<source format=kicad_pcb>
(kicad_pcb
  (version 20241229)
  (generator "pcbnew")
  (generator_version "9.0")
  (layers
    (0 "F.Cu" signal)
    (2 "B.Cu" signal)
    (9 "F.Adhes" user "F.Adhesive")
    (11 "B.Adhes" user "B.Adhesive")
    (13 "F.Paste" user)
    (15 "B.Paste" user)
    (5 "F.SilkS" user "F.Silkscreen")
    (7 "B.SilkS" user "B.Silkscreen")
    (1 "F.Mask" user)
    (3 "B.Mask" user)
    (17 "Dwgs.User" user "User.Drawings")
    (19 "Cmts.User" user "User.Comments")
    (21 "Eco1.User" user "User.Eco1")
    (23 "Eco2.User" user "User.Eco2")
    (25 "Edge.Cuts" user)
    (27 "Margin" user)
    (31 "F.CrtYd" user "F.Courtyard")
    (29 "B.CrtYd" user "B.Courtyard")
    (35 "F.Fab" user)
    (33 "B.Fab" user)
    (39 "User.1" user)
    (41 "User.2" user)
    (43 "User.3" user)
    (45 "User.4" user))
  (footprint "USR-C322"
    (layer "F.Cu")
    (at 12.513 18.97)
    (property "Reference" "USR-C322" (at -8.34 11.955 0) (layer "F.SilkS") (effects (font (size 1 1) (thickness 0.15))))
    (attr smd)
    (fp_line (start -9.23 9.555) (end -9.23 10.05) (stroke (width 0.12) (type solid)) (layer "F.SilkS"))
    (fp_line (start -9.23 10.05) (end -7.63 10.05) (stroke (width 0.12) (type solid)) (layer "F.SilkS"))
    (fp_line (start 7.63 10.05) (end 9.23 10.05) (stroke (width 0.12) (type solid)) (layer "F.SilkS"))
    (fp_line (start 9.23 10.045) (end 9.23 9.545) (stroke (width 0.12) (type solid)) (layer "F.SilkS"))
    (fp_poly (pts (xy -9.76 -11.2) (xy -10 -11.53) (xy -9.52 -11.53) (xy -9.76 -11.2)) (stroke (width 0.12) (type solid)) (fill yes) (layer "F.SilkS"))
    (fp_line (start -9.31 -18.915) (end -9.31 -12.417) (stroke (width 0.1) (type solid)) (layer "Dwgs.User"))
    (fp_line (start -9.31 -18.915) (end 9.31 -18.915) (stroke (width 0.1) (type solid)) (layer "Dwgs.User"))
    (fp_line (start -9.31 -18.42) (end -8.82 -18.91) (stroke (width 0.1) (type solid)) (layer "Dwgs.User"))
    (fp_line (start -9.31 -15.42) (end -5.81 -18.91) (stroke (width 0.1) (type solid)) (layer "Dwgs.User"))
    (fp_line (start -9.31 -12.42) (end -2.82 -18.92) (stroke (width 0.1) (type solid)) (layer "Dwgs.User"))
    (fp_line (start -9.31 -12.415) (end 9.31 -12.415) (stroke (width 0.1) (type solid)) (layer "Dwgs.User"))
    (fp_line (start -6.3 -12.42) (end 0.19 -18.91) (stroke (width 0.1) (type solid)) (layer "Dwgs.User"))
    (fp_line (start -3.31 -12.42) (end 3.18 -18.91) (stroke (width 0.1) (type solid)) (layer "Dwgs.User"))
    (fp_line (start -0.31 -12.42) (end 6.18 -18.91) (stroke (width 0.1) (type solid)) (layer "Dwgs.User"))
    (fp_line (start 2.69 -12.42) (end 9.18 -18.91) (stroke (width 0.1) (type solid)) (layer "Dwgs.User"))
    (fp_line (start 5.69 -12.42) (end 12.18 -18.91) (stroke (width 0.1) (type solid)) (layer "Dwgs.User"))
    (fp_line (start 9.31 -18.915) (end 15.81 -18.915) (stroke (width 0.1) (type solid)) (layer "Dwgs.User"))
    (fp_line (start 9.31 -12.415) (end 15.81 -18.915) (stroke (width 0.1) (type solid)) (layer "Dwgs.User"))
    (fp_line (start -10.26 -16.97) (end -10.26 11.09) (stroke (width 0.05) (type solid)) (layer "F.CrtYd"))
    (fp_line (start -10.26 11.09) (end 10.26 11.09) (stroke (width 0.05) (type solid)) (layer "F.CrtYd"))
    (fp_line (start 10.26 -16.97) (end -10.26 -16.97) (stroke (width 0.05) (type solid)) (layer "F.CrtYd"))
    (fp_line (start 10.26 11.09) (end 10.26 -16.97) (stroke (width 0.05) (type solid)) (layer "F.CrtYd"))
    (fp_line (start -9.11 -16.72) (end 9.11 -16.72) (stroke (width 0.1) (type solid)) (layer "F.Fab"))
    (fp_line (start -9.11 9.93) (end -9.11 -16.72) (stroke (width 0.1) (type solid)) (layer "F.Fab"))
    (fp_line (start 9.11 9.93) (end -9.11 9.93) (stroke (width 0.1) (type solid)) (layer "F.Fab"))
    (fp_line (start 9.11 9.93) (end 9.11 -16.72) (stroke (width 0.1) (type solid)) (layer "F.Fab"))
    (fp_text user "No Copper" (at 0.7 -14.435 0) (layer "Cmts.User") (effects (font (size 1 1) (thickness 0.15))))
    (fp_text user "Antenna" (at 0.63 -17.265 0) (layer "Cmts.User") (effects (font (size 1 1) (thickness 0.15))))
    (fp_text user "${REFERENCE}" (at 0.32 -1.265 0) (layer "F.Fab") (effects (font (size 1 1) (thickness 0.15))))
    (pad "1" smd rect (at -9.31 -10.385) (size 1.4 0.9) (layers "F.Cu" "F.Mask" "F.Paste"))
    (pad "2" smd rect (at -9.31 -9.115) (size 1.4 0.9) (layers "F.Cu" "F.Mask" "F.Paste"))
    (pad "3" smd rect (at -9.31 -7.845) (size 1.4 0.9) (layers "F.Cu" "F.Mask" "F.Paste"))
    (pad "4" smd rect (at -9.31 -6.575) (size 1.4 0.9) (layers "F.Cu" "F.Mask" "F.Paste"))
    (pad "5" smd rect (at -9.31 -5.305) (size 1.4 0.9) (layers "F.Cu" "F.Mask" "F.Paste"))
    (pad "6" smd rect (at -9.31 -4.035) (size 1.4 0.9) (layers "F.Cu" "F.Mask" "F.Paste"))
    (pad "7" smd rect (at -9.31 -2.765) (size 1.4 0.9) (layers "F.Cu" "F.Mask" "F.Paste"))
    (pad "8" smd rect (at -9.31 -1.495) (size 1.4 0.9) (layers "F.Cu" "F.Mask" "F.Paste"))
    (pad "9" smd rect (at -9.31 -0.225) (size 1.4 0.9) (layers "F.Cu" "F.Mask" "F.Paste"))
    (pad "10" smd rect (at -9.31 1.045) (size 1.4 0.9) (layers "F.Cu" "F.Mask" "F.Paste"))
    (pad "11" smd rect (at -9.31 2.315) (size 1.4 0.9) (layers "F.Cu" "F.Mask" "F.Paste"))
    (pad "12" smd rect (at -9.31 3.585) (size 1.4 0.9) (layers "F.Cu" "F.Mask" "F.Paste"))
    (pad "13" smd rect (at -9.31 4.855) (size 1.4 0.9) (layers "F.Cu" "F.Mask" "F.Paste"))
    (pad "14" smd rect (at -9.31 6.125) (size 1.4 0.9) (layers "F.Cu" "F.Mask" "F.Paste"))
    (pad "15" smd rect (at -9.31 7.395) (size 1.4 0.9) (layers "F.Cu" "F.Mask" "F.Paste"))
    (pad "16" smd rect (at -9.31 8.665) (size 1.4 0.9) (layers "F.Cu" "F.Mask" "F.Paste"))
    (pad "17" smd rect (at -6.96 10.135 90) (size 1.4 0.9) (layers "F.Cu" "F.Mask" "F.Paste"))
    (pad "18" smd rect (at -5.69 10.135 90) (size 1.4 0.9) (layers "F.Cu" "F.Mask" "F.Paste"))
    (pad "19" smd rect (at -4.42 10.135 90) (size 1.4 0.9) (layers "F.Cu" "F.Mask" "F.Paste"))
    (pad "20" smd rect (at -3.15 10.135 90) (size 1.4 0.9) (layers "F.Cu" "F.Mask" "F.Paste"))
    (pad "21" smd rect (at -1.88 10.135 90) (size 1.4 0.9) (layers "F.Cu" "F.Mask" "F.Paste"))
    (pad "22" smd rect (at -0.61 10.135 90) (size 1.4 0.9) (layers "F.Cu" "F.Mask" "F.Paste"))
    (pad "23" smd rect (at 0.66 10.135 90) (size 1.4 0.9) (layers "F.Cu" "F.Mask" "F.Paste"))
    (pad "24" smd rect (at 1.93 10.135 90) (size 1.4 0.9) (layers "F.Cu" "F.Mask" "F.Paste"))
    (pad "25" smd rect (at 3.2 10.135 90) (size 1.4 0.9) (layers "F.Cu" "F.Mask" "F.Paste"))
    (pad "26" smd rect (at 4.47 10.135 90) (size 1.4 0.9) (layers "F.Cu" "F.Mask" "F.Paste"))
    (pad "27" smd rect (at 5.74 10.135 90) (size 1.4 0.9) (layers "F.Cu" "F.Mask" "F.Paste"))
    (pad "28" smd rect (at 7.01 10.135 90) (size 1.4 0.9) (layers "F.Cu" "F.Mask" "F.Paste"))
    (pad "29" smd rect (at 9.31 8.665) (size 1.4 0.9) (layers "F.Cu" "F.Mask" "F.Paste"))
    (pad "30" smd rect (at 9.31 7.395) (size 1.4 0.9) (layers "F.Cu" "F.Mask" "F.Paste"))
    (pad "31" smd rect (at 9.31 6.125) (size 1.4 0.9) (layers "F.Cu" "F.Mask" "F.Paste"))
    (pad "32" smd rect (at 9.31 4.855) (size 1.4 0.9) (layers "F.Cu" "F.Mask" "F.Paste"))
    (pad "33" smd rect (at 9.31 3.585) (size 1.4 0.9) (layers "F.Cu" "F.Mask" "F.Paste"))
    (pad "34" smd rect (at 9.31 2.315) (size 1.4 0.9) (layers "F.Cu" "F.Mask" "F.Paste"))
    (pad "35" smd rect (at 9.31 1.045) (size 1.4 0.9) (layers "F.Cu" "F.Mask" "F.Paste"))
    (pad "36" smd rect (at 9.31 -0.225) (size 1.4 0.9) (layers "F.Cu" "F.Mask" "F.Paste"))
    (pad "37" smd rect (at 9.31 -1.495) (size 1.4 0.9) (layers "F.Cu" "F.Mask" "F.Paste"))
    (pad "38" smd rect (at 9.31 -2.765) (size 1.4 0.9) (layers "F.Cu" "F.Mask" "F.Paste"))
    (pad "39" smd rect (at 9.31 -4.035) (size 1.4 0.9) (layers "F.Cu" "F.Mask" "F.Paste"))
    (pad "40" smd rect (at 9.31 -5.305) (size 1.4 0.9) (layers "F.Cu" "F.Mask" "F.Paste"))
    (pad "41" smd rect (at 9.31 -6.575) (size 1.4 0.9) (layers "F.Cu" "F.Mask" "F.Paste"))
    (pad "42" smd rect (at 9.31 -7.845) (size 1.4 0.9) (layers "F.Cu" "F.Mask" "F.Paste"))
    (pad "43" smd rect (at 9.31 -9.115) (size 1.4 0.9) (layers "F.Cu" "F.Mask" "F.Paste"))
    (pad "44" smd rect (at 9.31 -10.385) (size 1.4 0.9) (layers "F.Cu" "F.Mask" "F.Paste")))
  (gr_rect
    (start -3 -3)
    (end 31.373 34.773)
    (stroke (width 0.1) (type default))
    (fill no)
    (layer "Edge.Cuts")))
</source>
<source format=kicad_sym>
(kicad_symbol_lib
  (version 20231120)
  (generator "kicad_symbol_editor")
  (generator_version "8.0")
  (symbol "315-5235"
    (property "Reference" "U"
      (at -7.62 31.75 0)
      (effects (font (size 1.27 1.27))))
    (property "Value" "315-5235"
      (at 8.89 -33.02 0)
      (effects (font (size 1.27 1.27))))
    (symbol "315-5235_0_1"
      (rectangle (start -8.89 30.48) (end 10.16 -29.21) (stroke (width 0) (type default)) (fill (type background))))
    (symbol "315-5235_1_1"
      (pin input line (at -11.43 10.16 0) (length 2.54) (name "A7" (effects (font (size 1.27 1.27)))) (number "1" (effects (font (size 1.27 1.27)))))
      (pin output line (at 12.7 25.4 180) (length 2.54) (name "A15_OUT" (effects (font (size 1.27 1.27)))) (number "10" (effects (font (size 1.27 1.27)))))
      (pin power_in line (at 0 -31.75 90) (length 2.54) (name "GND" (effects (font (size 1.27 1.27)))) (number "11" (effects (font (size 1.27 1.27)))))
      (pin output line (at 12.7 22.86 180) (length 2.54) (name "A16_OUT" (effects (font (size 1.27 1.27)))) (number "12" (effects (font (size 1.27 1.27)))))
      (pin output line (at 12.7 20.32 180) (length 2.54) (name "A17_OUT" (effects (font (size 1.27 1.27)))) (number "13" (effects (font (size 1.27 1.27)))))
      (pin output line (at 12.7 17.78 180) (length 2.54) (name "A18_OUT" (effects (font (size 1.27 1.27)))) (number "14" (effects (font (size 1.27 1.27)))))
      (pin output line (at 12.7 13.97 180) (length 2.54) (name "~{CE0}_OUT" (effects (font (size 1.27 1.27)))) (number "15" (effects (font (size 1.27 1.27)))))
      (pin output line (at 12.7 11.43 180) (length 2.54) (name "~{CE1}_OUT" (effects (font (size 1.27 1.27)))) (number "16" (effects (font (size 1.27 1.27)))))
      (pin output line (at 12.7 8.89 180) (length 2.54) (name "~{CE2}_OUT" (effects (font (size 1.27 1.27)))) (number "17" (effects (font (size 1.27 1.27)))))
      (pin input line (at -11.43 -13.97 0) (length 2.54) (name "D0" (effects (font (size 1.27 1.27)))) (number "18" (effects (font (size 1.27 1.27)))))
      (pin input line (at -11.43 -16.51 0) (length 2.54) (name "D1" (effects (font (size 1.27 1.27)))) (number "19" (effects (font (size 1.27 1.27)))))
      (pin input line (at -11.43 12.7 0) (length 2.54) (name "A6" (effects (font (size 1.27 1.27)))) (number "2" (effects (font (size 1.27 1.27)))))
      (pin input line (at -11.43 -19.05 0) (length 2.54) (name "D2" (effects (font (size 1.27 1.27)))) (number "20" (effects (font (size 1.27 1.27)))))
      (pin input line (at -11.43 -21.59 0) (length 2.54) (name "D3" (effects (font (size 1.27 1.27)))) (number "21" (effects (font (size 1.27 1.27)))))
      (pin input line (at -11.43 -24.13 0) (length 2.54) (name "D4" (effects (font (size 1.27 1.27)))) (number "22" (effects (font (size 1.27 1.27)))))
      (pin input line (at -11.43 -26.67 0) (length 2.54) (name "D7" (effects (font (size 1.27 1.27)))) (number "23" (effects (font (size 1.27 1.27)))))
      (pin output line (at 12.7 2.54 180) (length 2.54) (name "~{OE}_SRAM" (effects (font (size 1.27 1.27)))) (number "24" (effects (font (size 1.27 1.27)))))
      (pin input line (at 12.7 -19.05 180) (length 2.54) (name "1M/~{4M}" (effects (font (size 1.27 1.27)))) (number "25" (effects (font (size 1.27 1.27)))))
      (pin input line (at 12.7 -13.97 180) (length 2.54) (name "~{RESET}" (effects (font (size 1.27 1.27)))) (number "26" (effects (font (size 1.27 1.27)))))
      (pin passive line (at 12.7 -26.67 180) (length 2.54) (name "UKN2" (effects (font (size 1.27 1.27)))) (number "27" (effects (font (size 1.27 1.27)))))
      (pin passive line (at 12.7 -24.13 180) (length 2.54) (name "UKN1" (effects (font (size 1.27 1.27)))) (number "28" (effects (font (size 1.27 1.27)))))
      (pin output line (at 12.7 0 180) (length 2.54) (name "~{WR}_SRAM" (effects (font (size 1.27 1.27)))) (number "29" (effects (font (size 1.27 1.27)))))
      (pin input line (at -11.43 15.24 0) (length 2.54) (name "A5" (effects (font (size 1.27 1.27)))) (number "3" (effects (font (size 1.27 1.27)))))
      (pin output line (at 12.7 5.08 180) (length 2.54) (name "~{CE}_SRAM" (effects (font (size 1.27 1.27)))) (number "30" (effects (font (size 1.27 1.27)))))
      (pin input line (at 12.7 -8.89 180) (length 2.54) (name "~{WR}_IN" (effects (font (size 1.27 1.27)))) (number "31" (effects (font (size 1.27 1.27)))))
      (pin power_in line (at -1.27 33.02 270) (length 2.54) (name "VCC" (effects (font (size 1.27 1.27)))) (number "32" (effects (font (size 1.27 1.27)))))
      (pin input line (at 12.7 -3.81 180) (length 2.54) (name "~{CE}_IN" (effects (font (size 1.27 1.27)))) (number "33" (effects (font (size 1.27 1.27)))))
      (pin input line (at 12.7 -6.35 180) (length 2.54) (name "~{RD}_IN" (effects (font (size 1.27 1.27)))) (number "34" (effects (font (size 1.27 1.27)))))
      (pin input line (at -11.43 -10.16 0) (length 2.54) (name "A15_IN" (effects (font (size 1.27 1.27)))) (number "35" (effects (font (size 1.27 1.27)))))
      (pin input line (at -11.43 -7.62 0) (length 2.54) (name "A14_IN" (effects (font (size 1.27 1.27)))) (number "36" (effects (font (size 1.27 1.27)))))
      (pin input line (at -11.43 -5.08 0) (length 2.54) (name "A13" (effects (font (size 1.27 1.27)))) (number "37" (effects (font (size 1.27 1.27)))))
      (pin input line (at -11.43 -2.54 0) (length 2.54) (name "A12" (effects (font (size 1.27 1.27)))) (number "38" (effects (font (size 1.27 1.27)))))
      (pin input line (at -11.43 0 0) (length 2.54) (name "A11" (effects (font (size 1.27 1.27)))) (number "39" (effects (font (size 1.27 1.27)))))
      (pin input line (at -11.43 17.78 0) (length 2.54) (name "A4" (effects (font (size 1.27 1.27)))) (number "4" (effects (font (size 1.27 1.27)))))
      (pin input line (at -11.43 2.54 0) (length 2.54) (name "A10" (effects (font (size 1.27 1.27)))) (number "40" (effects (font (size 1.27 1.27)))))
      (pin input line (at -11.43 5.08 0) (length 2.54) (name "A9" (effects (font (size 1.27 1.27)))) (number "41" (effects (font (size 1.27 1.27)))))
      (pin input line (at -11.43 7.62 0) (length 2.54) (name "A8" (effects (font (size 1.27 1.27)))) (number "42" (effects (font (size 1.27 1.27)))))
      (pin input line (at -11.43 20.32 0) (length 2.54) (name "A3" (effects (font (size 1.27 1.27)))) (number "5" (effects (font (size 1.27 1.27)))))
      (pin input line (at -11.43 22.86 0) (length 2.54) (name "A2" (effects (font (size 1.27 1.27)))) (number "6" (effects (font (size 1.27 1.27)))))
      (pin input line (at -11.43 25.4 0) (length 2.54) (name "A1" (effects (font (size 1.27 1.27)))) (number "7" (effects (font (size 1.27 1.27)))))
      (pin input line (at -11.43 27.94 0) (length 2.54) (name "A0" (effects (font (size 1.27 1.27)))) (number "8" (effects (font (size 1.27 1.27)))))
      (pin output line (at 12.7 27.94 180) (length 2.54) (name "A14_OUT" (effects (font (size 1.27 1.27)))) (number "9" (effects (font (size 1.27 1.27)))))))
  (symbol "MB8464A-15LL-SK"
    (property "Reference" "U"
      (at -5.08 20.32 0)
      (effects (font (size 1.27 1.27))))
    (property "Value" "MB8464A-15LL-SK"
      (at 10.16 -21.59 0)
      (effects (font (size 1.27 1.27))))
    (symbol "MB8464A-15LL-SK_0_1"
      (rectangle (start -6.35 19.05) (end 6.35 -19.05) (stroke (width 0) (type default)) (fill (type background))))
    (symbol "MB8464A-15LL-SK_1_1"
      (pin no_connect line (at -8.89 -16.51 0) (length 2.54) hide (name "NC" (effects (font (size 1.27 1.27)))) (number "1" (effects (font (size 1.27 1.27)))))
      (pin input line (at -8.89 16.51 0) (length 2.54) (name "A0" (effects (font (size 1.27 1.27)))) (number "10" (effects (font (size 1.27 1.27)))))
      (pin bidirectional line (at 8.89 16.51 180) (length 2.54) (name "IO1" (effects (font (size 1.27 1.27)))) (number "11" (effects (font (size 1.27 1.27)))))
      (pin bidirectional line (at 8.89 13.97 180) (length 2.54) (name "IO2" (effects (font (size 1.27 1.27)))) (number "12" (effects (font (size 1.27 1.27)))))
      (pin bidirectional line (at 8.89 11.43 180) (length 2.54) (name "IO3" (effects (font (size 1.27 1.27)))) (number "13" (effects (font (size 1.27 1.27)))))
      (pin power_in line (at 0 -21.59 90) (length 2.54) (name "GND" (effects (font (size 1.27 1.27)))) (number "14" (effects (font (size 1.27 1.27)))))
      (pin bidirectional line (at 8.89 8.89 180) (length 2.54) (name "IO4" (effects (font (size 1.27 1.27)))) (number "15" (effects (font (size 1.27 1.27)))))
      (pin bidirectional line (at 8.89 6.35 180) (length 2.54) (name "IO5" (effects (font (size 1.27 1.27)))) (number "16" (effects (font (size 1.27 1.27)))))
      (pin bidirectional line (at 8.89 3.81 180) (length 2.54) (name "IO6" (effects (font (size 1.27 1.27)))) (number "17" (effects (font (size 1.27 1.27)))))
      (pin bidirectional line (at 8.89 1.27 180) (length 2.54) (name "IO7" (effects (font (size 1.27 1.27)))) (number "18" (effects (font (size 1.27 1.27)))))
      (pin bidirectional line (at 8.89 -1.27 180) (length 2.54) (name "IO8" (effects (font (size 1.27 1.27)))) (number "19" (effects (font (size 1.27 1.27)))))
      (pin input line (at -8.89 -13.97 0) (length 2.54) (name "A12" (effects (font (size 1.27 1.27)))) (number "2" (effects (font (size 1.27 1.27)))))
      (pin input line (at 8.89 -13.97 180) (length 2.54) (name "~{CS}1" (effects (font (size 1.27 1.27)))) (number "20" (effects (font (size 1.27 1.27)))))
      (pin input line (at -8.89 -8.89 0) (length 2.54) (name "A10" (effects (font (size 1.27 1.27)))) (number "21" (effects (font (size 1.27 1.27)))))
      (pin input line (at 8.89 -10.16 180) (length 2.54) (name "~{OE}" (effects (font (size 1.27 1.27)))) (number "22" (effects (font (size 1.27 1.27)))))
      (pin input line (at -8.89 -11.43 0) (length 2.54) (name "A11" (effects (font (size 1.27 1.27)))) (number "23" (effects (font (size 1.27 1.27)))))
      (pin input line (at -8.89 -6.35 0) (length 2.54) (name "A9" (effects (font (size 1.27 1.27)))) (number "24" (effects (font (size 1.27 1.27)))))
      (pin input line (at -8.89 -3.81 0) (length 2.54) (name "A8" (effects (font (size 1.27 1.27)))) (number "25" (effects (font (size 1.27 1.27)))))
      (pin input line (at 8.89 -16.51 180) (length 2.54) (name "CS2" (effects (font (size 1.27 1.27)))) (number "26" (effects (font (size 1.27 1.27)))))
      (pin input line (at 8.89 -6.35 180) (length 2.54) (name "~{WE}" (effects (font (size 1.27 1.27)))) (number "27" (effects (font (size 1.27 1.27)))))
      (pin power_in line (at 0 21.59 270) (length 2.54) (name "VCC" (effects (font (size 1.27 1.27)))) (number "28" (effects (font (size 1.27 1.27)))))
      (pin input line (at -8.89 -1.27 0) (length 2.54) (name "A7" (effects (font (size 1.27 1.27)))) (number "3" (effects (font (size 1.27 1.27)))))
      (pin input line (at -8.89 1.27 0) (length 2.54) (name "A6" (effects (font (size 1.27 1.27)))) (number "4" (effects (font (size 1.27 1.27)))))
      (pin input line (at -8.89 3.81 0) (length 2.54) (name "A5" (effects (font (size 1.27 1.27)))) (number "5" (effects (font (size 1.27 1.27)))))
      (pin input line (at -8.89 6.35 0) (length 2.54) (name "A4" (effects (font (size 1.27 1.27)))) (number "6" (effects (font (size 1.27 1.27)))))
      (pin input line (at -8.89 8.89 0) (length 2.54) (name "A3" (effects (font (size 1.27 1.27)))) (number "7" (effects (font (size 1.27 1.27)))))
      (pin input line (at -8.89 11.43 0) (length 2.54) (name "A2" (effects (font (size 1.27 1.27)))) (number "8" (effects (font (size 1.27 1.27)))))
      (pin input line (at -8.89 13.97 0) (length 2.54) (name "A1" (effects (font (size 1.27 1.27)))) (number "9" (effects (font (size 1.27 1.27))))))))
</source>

[WHAT IS NEEDED]:
Everything from the line with "(pin input line (at -8.89 -8.89" through the line with "(pin input line (at 8.89 -10.16" in the listing above must be retyped exactly, with nothing added.

[OUTPUT FOR THIS TASK]:
      (pin input line (at -8.89 -8.89 0) (length 2.54) (name "A10" (effects (font (size 1.27 1.27)))) (number "21" (effects (font (size 1.27 1.27)))))
      (pin input line (at 8.89 -10.16 180) (length 2.54) (name "~{OE}" (effects (font (size 1.27 1.27)))) (number "22" (effects (font (size 1.27 1.27)))))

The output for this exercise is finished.